=== Problem description ===
Return every line of the records below unchanged, from the first line through the line containing "collection date: 1919-08-31", with both ends included.
- - - - -
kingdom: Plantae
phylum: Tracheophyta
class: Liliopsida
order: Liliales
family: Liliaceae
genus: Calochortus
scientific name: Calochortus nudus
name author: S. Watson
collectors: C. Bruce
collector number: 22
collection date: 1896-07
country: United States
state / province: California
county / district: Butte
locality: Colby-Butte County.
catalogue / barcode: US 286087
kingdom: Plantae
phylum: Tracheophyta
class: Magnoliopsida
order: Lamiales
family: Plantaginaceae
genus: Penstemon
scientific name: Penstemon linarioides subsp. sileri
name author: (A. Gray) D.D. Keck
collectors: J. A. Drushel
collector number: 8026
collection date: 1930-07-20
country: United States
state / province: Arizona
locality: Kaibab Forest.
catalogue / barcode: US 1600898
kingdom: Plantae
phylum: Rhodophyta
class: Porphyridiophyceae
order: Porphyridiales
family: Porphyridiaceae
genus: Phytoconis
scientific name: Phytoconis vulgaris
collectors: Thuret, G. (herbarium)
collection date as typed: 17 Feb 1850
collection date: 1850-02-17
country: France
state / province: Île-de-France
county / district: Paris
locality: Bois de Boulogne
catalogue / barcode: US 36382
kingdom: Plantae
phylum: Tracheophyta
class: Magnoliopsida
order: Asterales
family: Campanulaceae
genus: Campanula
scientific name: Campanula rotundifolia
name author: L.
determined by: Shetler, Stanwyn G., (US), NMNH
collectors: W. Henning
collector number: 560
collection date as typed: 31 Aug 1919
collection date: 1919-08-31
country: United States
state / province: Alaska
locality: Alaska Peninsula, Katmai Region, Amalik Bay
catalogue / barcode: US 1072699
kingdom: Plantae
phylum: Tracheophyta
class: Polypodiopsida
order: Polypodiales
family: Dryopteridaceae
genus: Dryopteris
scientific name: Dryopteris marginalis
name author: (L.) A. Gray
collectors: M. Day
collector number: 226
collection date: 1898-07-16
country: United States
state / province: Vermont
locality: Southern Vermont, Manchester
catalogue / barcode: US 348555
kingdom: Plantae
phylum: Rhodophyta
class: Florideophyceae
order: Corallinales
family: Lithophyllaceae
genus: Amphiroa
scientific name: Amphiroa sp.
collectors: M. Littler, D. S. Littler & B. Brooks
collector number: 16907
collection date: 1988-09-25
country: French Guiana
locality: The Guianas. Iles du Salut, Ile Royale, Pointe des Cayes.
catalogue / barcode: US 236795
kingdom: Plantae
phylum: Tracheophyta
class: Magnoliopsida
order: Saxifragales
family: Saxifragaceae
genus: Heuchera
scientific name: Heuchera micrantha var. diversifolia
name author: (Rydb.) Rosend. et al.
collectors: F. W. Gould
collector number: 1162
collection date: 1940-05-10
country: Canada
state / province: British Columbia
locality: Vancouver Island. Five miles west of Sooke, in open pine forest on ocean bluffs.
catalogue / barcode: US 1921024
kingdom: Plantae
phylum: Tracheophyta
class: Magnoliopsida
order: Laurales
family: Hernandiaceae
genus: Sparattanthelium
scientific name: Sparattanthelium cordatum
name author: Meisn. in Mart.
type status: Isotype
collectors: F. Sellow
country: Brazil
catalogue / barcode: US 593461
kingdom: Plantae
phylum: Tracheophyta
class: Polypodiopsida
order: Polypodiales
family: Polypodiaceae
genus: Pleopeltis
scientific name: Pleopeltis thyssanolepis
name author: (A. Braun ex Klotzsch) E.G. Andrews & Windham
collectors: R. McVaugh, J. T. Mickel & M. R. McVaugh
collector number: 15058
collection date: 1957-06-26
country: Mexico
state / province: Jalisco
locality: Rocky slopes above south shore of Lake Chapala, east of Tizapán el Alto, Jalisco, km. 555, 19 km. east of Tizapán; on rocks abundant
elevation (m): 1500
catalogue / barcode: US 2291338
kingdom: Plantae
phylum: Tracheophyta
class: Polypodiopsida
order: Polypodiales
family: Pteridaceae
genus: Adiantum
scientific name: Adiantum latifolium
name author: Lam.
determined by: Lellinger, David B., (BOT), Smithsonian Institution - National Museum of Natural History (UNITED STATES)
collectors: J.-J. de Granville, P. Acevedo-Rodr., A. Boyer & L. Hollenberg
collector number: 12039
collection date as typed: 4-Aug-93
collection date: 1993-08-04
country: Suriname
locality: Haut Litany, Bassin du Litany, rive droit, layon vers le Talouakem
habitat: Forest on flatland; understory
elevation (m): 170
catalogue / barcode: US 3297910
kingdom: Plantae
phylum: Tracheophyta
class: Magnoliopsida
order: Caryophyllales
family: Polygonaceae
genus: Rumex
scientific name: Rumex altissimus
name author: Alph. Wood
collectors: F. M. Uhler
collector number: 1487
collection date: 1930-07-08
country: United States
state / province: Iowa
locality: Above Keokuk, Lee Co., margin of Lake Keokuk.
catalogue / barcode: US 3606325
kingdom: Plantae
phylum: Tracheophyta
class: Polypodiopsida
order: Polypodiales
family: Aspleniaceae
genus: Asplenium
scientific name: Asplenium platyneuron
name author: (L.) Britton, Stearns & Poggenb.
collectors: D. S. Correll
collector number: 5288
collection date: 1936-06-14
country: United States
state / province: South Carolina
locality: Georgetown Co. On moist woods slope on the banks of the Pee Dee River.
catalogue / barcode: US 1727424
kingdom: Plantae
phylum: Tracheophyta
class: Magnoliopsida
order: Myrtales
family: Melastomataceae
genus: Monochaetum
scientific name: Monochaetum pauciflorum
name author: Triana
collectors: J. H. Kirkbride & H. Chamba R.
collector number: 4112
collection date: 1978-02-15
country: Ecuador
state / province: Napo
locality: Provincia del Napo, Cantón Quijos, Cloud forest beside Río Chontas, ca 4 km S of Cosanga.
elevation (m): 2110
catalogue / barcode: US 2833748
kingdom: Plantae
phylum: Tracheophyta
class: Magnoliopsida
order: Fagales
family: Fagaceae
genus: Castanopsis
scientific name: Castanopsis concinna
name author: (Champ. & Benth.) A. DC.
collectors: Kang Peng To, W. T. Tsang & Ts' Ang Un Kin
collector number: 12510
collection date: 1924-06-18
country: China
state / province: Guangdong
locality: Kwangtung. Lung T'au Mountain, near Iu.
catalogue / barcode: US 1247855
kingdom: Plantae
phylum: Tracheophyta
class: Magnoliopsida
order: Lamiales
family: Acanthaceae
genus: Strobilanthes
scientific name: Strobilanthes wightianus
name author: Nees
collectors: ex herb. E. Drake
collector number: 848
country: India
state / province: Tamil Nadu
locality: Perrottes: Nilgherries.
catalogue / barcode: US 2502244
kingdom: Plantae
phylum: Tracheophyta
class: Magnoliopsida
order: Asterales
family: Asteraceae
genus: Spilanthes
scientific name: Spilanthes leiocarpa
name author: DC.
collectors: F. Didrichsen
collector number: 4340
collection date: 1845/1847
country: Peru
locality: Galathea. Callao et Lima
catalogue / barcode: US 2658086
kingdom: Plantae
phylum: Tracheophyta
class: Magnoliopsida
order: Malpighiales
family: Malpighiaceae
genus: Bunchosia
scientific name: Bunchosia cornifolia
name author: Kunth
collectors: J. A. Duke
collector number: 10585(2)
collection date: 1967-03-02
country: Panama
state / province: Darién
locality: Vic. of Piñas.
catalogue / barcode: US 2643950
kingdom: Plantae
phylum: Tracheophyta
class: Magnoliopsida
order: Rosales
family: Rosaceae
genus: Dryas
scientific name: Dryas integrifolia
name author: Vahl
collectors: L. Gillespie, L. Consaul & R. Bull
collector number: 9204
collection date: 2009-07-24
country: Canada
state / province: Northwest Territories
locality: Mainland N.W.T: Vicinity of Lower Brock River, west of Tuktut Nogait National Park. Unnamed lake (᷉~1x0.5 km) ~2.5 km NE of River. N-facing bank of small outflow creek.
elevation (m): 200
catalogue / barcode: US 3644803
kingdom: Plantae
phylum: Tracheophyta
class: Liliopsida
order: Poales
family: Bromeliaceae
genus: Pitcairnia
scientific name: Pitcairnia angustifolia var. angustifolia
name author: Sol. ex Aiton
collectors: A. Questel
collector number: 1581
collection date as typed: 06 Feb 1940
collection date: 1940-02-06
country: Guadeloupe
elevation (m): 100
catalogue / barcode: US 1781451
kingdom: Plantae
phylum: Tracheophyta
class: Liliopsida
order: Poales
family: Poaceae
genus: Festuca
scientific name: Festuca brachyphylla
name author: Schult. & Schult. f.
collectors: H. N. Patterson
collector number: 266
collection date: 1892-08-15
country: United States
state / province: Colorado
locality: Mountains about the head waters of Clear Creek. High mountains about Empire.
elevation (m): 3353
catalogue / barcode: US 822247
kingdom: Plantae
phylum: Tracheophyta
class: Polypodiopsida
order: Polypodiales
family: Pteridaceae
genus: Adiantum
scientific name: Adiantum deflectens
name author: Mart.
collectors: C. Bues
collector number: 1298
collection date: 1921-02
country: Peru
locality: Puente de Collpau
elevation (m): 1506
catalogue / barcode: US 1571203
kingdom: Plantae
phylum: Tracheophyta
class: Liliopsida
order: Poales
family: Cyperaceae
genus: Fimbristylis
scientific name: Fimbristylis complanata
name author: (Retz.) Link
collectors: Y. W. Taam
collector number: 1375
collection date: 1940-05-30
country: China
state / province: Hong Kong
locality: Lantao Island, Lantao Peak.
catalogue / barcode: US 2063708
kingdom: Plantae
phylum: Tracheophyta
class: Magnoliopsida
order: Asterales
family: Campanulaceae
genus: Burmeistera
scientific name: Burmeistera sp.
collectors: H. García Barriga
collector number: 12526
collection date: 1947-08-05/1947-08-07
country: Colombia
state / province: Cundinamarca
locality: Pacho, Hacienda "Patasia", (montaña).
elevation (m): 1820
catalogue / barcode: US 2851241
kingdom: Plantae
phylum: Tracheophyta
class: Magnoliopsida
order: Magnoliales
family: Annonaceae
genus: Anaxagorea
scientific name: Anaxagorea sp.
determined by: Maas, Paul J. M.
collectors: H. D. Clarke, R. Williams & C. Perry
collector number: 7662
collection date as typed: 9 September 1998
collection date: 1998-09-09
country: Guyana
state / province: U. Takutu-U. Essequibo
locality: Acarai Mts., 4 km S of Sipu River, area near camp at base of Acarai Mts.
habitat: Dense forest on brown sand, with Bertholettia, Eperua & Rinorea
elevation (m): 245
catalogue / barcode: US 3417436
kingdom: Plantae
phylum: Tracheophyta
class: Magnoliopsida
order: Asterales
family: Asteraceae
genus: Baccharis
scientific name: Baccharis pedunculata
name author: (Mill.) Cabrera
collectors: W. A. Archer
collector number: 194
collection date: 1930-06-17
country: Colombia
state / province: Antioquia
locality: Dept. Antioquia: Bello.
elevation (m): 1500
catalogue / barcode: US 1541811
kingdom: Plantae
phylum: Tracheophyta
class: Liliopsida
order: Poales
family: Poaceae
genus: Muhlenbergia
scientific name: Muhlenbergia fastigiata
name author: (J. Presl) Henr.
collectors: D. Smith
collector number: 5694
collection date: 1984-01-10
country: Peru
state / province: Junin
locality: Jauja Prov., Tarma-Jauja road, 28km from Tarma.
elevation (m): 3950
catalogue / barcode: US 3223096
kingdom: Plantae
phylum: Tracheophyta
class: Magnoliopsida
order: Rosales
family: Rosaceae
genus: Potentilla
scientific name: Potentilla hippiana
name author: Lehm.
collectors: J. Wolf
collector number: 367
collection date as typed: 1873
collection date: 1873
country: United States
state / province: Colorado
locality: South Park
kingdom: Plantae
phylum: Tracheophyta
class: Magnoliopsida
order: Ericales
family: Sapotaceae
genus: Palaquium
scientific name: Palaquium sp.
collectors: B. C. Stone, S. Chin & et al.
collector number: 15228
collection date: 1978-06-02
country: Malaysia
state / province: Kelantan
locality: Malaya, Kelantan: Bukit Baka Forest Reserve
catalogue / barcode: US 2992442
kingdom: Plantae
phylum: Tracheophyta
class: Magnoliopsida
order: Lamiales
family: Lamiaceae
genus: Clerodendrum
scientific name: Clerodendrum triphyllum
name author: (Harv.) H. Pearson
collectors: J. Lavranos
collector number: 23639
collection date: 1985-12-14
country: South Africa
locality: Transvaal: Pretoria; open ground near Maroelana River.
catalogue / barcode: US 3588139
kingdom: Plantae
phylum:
- - - - -
=== Problem solution ===
kingdom: Plantae
phylum: Tracheophyta
class: Liliopsida
order: Liliales
family: Liliaceae
genus: Calochortus
scientific name: Calochortus nudus
name author: S. Watson
collectors: C. Bruce
collector number: 22
collection date: 1896-07
country: United States
state / province: California
county / district: Butte
locality: Colby-Butte County.
catalogue / barcode: US 286087
kingdom: Plantae
phylum: Tracheophyta
class: Magnoliopsida
order: Lamiales
family: Plantaginaceae
genus: Penstemon
scientific name: Penstemon linarioides subsp. sileri
name author: (A. Gray) D.D. Keck
collectors: J. A. Drushel
collector number: 8026
collection date: 1930-07-20
country: United States
state / province: Arizona
locality: Kaibab Forest.
catalogue / barcode: US 1600898
kingdom: Plantae
phylum: Rhodophyta
class: Porphyridiophyceae
order: Porphyridiales
family: Porphyridiaceae
genus: Phytoconis
scientific name: Phytoconis vulgaris
collectors: Thuret, G. (herbarium)
collection date as typed: 17 Feb 1850
collection date: 1850-02-17
country: France
state / province: Île-de-France
county / district: Paris
locality: Bois de Boulogne
catalogue / barcode: US 36382
kingdom: Plantae
phylum: Tracheophyta
class: Magnoliopsida
order: Asterales
family: Campanulaceae
genus: Campanula
scientific name: Campanula rotundifolia
name author: L.
determined by: Shetler, Stanwyn G., (US), NMNH
collectors: W. Henning
collector number: 560
collection date as typed: 31 Aug 1919
collection date: 1919-08-31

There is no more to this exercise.